Anonymous Monk has asked for the wisdom of the Perl Monks concerning the following question:

I have an array of filenames that looks something like this:
/data/node12/file-29-2.txt /data/node12/file-34-2.txt /data/node12/file-50-2.txt /data/node30/file-34-2.txt /data/node30/file-60-2.txt /data/node30/file-62-2.txt /data/node34/file-29-2.txt
etc. I want to remove duplicates from this array in the sense that files with the same -##- are identical, even if they are in different directories. So in the example above, I would want to eliminate /data/node30/file-34-2.txt and /data/node34/file-29-2.txt . I can think of ways to do this, but they are probably inefficient. Since the actual array contains ~10^6 filenames, it needs to be efficient. I believe there is an easy way to do this with hashes, but I can't remember it. Thanks!
  • Comment on Removing duplicate filenames in different directories from an array
  • Download Code

Replies are listed 'Best First'.
Re: Removing duplicate filenames in different directories from an array
by wind (Priest) on Jan 30, 2011 at 20:29 UTC
    The code can probably be condensed, but this will get you what you want.
    use strict; use File::Basename qw(basename); my @files = qw( /data/node12/file-29-2.txt /data/node12/file-34-2.txt /data/node12/file-50-2.txt /data/node30/file-34-2.txt /data/node30/file-60-2.txt /data/node30/file-62-2.txt /data/node34/file-29-2.txt ); my %seen = (); foreach my $file (@files) { my $bn = basename($file); if ($bn =~ /(\d+)/) { my $id = $1; if ($seen{$id}++) { print "$file needs to be deleted\n"; } } else { warn "Unexpected file found: $file\n"; } }
    - Miller
      ... condensed ...
      >perl -wMstrict -le "my @filenames = qw( /data/node12/file-29-2.txt /data/node12/file-34-2.txt /data/node12/file-50-2.txt /data/node30/file-34-2.txt /data/node30/file-60-2.txt /data/node30/file-62-2.txt /data/node34/file-29-2.txt ); ;; my %seen; my @unique = grep { m{ (-\d\d-) }xms; !$seen{$1}++ } @filenames; print qq{'$_'} for @unique; " '/data/node12/file-29-2.txt' '/data/node12/file-34-2.txt' '/data/node12/file-50-2.txt' '/data/node30/file-60-2.txt' '/data/node30/file-62-2.txt'

      If the file names are in a file with one name per line, this could even be a one-liner.

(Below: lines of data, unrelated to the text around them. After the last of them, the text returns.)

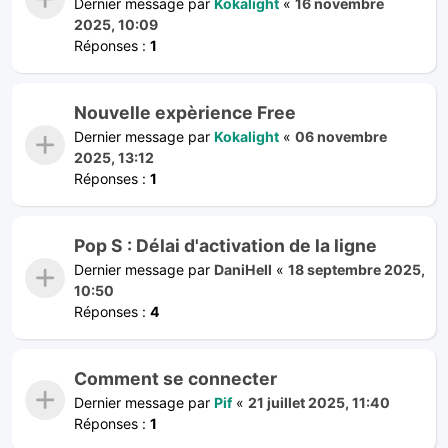
Dernier message par
Kokalight
«
16 novembre
2025, 10:09
Réponses :
1
Nouvelle expèrience Free
Dernier message par
Kokalight
«
06 novembre
2025, 13:12
Réponses :
1
Pop S : Délai d'activation de la ligne
Dernier message par
DaniHell
«
18 septembre 2025,
10:50
Réponses :
4
Comment se connecter
Dernier message par
Pif
«
21 juillet 2025, 11:40
Réponses :
1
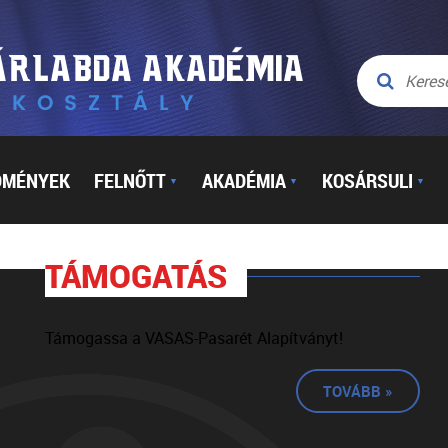
DMÉNYEK
FELNŐTT
AKADÉMIA
KOSÁRSULI
▼
▼
▼
TÁMOGATÁS
Támogassa a VASAS-Pasarét Alapítványt!
TOVÁBB »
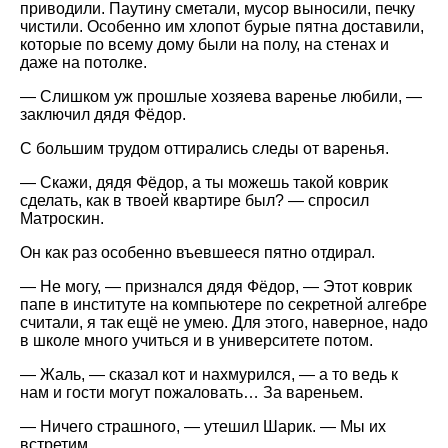
приводили. Паутину сметали, мусор выносили, печку
чистили. Особенно им хлопот бурые пятна доставили,
которые по всему дому были на полу, на стенах и
даже на потолке.
— Слишком уж прошлые хозяева варенье любили, —
заключил дядя Фёдор.
С большим трудом оттирались следы от варенья.
— Скажи, дядя Фёдор, а ты можешь такой коврик
сделать, как в твоей квартире был? — спросил
Матроскин.
Он как раз особенно въевшееся пятно отдирал.
— Не могу, — признался дядя Фёдор, — Этот коврик
папе в институте на компьютере по секретной алгебре
считали, я так ещё не умею. Для этого, наверное, надо
в школе много учиться и в университете потом.
— Жаль, — сказал кот и нахмурился, — а то ведь к
нам и гости могут пожаловать… За вареньем.
— Ничего страшного, — утешил Шарик. — Мы их
встретим.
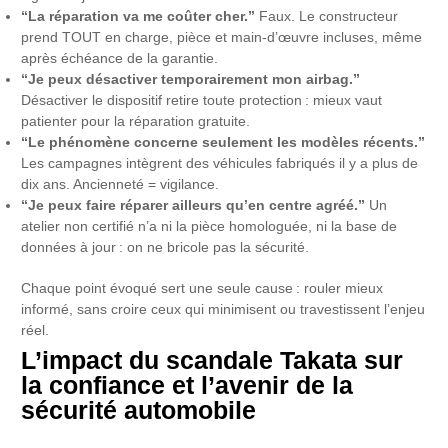
“La réparation va me coûter cher.”
Faux. Le constructeur
prend TOUT en charge, pièce et main-d’œuvre incluses, même
après échéance de la garantie.
“Je peux désactiver temporairement mon airbag.”
Désactiver le dispositif retire toute protection : mieux vaut
patienter pour la réparation gratuite.
“Le phénomène concerne seulement les modèles récents.”
Les campagnes intègrent des véhicules fabriqués il y a plus de
dix ans. Ancienneté = vigilance.
“Je peux faire réparer ailleurs qu’en centre agréé.”
Un
atelier non certifié n’a ni la pièce homologuée, ni la base de
données à jour : on ne bricole pas la sécurité.
Chaque point évoqué sert une seule cause : rouler mieux
informé, sans croire ceux qui minimisent ou travestissent l’enjeu
réel.
L’impact du scandale Takata sur
la confiance et l’avenir de la
sécurité automobile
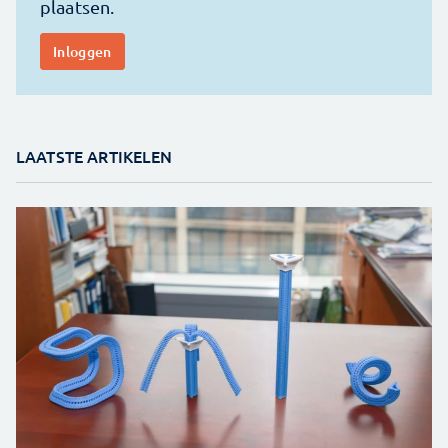
LAATSTE ARTIKELEN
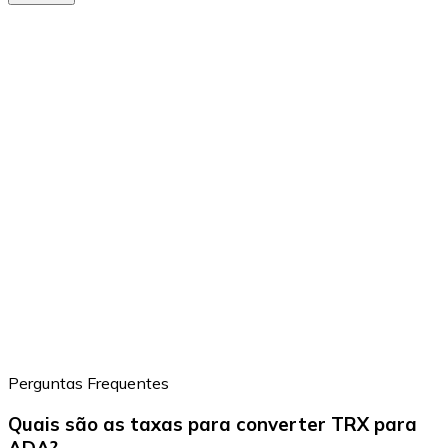
Perguntas Frequentes
Quais são as taxas para converter TRX para
ADA?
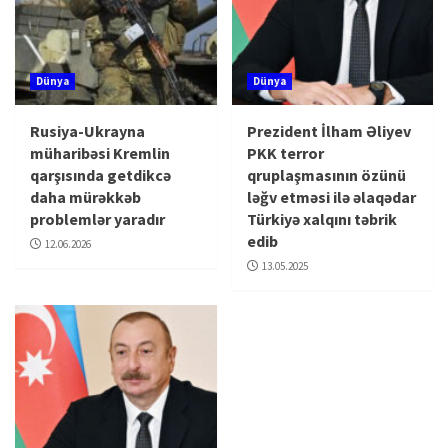
Dünya
Dünya
Rusiya-Ukrayna
Prezident İlham Əliyev
müharibəsi Kremlin
PKK terror
qarşısında getdikcə
qruplaşmasının özünü
daha mürəkkəb
ləğv etməsi ilə əlaqədar
problemlər yaradır
Türkiyə xalqını təbrik
edib
12.06.2026
13.05.2025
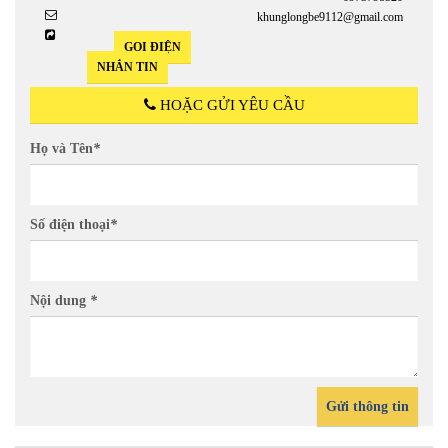
khunglongbe9112@gmail.com
GỌI ĐIỆN
NHẮN TIN
HOẶC GỬI YÊU CẦU
Họ và Tên
*
Số điện thoại
*
Nội dung
*
Gửi thông tin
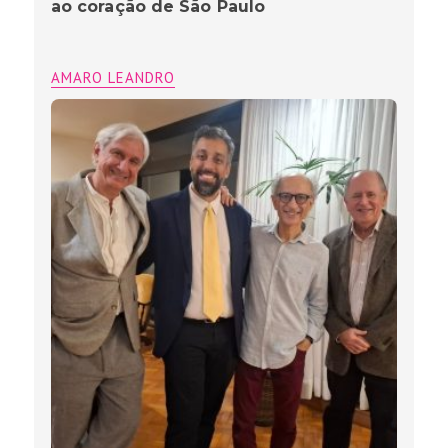
ao coração de São Paulo
AMARO LEANDRO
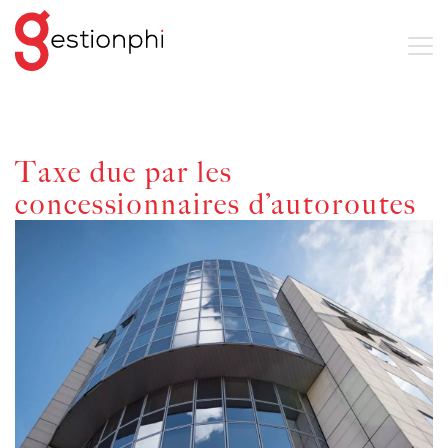
Taxe due par les
concessionnaires d’autoroutes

Re: Removing duplicate filenames in different directories from an array
by chrestomanci (Priest) on Jan 30, 2011 at 21:15 UTC

    You could put the file-names to keep in an array. Perl will waste a bit of space on empty slots, but so long as the largest number is not huge it should be efficient.

    my @filenames foreach my $file (@files) { if( $file =~ m:/file-(\d+)-2.txt$: ) { $filenames[$1] = $file; } else { warn "Unexpected file found: $file\n"; } } foreach my $file (@files) { print $file if defined $file; }

    This method will silently discard duplicates, which may or may not be a problem for what you are trying to do, but it will be fast.